Research

Areas of research focus

Impacts of environmental stressors on bees

Bee inside a yellow flower

Squash bee (Eucera pruinosa) on pumpkin flower

Understanding, and ameliorating, the causes of global bee declines has important consequences for the pollination of food crops and wild flowers. Our reliance on agricultural chemicals (e.g. pesticides) to boost crop quality and yield is one environmental stressor that could have a significant detrimental impact on both wild and managed bees. Many insecticides act by disrupting the normal flow of information through the insect nervous system, so even when applied at levels that are not fatal they could still affect behaviour. Such sublethal behavioural effects can happen in beneficial insects (e.g. pollinators) as well as insect pests. Furthermore, widespread agricultural intensification means that bees are exposed to numerous pesticides when foraging. In my lab we aim to answer questions such as how is field relevant exposure to pesticides affecting the behaviour of individual bees and therefore (in social species) colony function? How do the impacts of multiple environmental stress factors interact (for example, exposure to multiple pesticides, or pesticides and pathogens)? How might pesticide exposure affect pollination services to crops and wild flowers?

Raine and his team has made major advancements in our understanding of how essential pollinators are affected by environmental stress, including toxic impacts of pesticides and their interactions with parasites. This research on the impacts of environmental stressors, emerged from his extensive studies of individual and colony level variation in bee behaviour. Raine’s work has been at the forefront of the recent surge of research interest in pesticide impacts on bees, and particularly highlights the importance of sublethal impacts on the behaviour of individual bees and how these can have significant knock-on effects on both colony function and population traits. Indeed, Raine and his team were the first in the world to conduct experiments to measure the sublethal effects of combined exposure to multiple insecticides at field-realistic levels on bee behaviour and colony function (Gill, Ramos-Rodriguez & Raine. 2012. Nature 491: 105-8). Results of this work have received considerable attention from regulators and policy makers around the world, and over 350 citations from the scientific community to date. Raine and his team were also the first in the world to demonstrate that exposure to field-realistic levels of neonicotinoid insecticides can lead to measurable reductions in the pollination services provided by bees to economically important crops. Changes measured in learning and foraging behaviour lead to both reduced collection of pollen from apple flowers and also less effective transfer of pollen between varieties. These results are the first to show economic impacts for farmers of unintended consequences of insecticide exposure on pollinators (Stanley et al. 2015. Nature 528: 548-50).

Adaptive value of variation in learning and memory

Audax on yellow chip (Tom 2)

Bumblebee (Bombus terrestris) visits an artificial flower

I am interested in how (or indeed if) the cognitive abilities of animals are adapted to their environment.
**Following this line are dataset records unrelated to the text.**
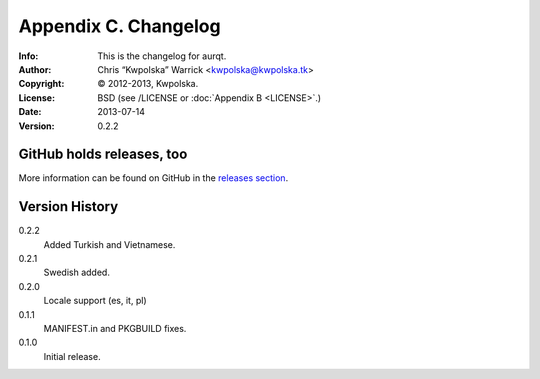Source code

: =====================
Appendix C. Changelog
=====================
:Info: This is the changelog for aurqt.
:Author: Chris “Kwpolska” Warrick <kwpolska@kwpolska.tk>
:Copyright: © 2012-2013, Kwpolska.
:License: BSD (see /LICENSE or :doc:`Appendix B <LICENSE>`.)
:Date: 2013-07-14
:Version: 0.2.2

.. index:: CHANGELOG

GitHub holds releases, too
==========================

More information can be found on GitHub in the `releases section <https://github.com/Kwpolska/aurqt/releases>`_.

Version History
===============

0.2.2
    Added Turkish and Vietnamese.

0.2.1
    Swedish added.

0.2.0
    Locale support (es, it, pl)

0.1.1
    MANIFEST.in and PKGBUILD fixes.

0.1.0
    Initial release.
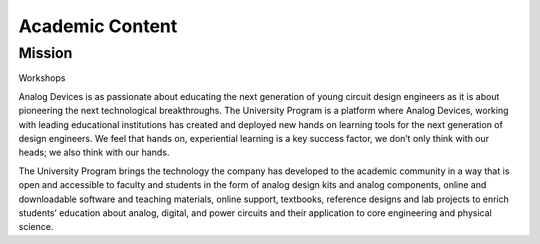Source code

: Academic Content
===============================================================================

Mission
-------------------------------------------------------------------------------
Workshops

Analog Devices is as passionate about educating the next generation of young
circuit design engineers as it is about pioneering the next technological
breakthroughs.
The University Program is a platform where Analog Devices, working with leading
educational institutions has created and deployed new hands on learning tools
for the next generation of design engineers. We feel that hands on, experiential
learning is a key success factor, we don’t only think with our heads; we also
think with our hands.

The University Program brings the technology the company has developed to the
academic community in a way that is open and accessible to faculty and students
in the form of analog design kits and analog components, online and downloadable
software and teaching materials, online support, textbooks, reference designs and
lab projects to enrich students’ education about analog, digital, and power circuits
and their application to core engineering and physical science.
The fact that individuals within a population can differ widely in their cognitive capacities despite apparently operating in the same environment has lead me to examine the costs and benefits of this behavioural variation. I use bumblebees as my model system as they face complex cognitive tasks everyday when making foraging decisions about which flowers to visit in nature’s dynamic pollination market. Despite their small brains, bees rely heavily on learning and memory to select the most profitable flower species and patches, and also to navigate in complex landscapes. Raine and his team have explored variation among individuals, colonies and populations to investigate the adaptive value of variation in innate preferences, learning and memory performance in a range of environmental conditions. His results, combining laboratory learning assays and field assessments of foraging performance, reveal that colonies containing faster learning bees are considerably more efficient at collecting food from flowers, a key limiting factor for colony reproduction (Raine & Chittka. 2008. Proc. Roy. Soc. B 275: 803-8). Individual workers from the same colony also vary appreciably in their learning performance across a range of tasks, probably reflecting the need to deal with unpredictable foraging conditions (Raine & Chittka. 2012. PLoS One 7: e45096). Raine’s pioneering findings have significantly influenced research in this dynamic research field of cognitive ecology traditionally dominated by studies of vertebrates.

How pollinators move in the landscape

Carpenter bee inside a pink flower

Female carpenter bee (Xylocopa virginica) on rock rose

Raine and his team have also made significant contributions to our understanding of how pollinators move in the landscape. In addition to having significant impacts on their efficacy as pollinators of crops and wild flowers, understanding bee movement patterns has allowed him to study how simple computational systems (bee-brains) can solve complex, dynamic routing problems. Raine’s research has elucidated the decision rules and strategies bees use to find the shortest route between flower patches, thereby minimizing energy expenditure on foraging trips. Using innovative technologies, including computer-controlled refilling flowers, motion-sensitive video cameras and harmonic radar tracking, he has established how bees explore their environment for flowers, establish efficient foraging routes and respond to changes in food availability (Lihoreau, Raine et al. 2012. PLoS Biology 10: e1001392). Raine’s theoretical and empirical approaches to understanding how simple decision rules can create and maintain efficient routes through networks have translational relevance for intelligent management schemes for road traffic systems, information webs or logistics networks.